_SOURCE DATA_
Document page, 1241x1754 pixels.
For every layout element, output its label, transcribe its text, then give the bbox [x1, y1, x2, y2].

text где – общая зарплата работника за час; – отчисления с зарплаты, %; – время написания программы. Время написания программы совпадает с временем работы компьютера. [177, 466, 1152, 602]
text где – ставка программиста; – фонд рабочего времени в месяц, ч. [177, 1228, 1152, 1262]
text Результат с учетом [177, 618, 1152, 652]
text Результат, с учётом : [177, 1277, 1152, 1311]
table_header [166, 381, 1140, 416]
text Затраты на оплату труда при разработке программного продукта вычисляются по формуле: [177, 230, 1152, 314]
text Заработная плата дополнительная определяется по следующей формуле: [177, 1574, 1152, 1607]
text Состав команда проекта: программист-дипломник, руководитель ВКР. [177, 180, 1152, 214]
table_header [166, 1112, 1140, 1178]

_EXERCISE OBJECTIVE_
Working from the listing above, give it again word for word.

_ANSWER AREA_
Document page, 1241x1754 pixels.
For every layout element, output its label, transcribe its text, then give the bbox [x1, y1, x2, y2].

text где – общая зарплата работника за час; – отчисления с зарплаты, %; – время написания программы. Время написания программы совпадает с временем работы компьютера. [177, 466, 1152, 602]
text где – ставка программиста; – фонд рабочего времени в месяц, ч. [177, 1228, 1152, 1262]
text Результат с учетом [177, 618, 1152, 652]
text Результат, с учётом : [177, 1277, 1152, 1311]
table_header [166, 381, 1140, 416]
text Затраты на оплату труда при разработке программного продукта вычисляются по формуле: [177, 230, 1152, 314]
text Заработная плата дополнительная определяется по следующей формуле: [177, 1574, 1152, 1607]
text Состав команда проекта: программист-дипломник, руководитель ВКР. [177, 180, 1152, 214]
table_header [166, 1112, 1140, 1178]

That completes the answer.